Он почувствовал, как рука стала липкой от крови, как вдруг кто-то схватил его руки и искрутил их сзади. Освободившийся Мурат налетел на Лешку и стал наносить один удар за другим.

– Пусти, сука, убью, – заорал Лешка.

В это время Мурат ударил его ногой в пах, у Лешки потемнело в глазах, и он упал. Тут подбежали взрослые, Лешка услышал:

– Вы что, вдвоем на одного.

Он медленно поднялся. Из разбитого носа сочилась кровь. Он поднял голову и увидел в стороне ухмыляющегося Мурата и стоящего с опущенной головой Ахмеда. И тогда он понял, что его сзади держал Ахмед.

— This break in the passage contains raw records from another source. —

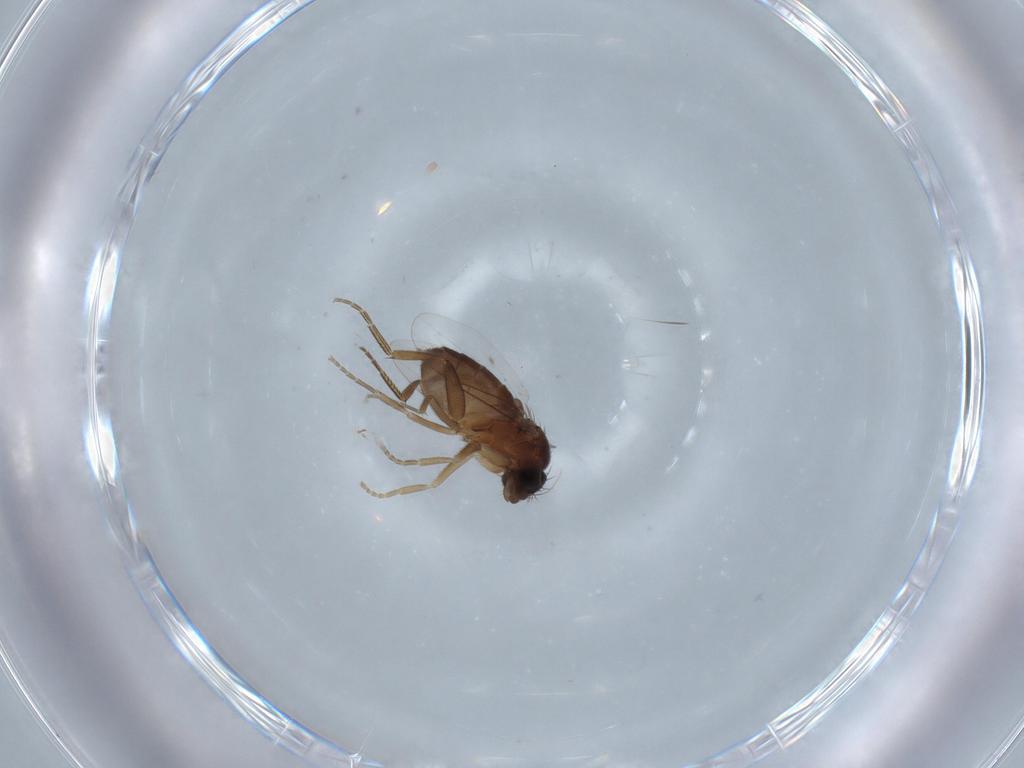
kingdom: Animalia
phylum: Arthropoda
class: Insecta
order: Diptera
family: Phoridae
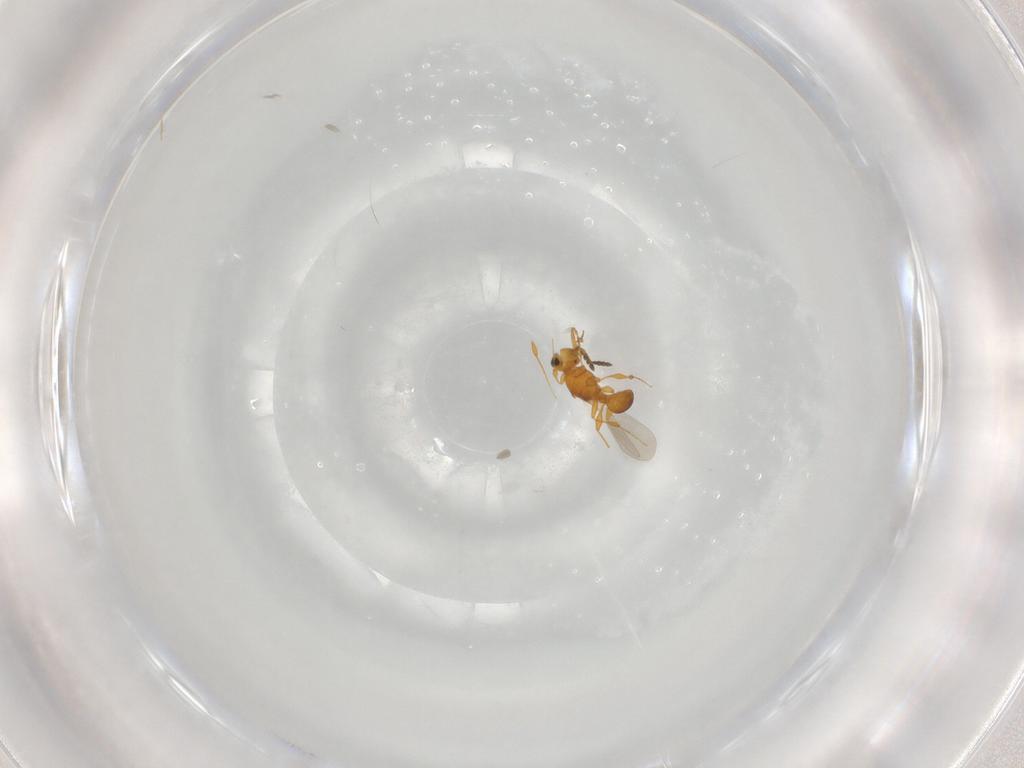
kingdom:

Лешка опешил. Все стали потихоньку расходиться, ушел и Мурат, а друзья остались стоять друг против друга.

– Леш, прости, – выдавил Ахмед.

Лешка вспылил:

– Ты, мудило, ты понял, что ты сделал? Я тебя теперь знать не знаю, ты мне теперь никто, – орал он на Ахмеда.

– Постой, Леш, не горячись. Он чечен, если бы я не остановил тебя, у меня были бы проблемы дома, ты же знаешь наши законы.

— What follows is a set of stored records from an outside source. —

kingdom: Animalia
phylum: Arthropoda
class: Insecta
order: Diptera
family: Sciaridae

– Да пошел ты! – Лешка, подняв портфель, пошел прочь.

Первый раз за все время друзья пошли домой разными дорогами.

Лешка шел домой со слезами на глазах. Он плакал не от боли, а от обиды за друга.

Другой дорогой шел Ахмед и тоже плакал. Он не мог понять, почему он должен был поступить против совести. Если бы он не остановил Лешку, то наверняка старики Мурата обо всем рассказали родителям Ахмеда, и тогда у него были бы большие неприятности. Он чувствовал себя подлецом, и ярость и обида от этого дурацкого состояния охватывали им все больше и больше. Ахмед ненавидел Темирханова и готов был его убить. Когда подошел к дому, он увидел улыбающегося Мурата.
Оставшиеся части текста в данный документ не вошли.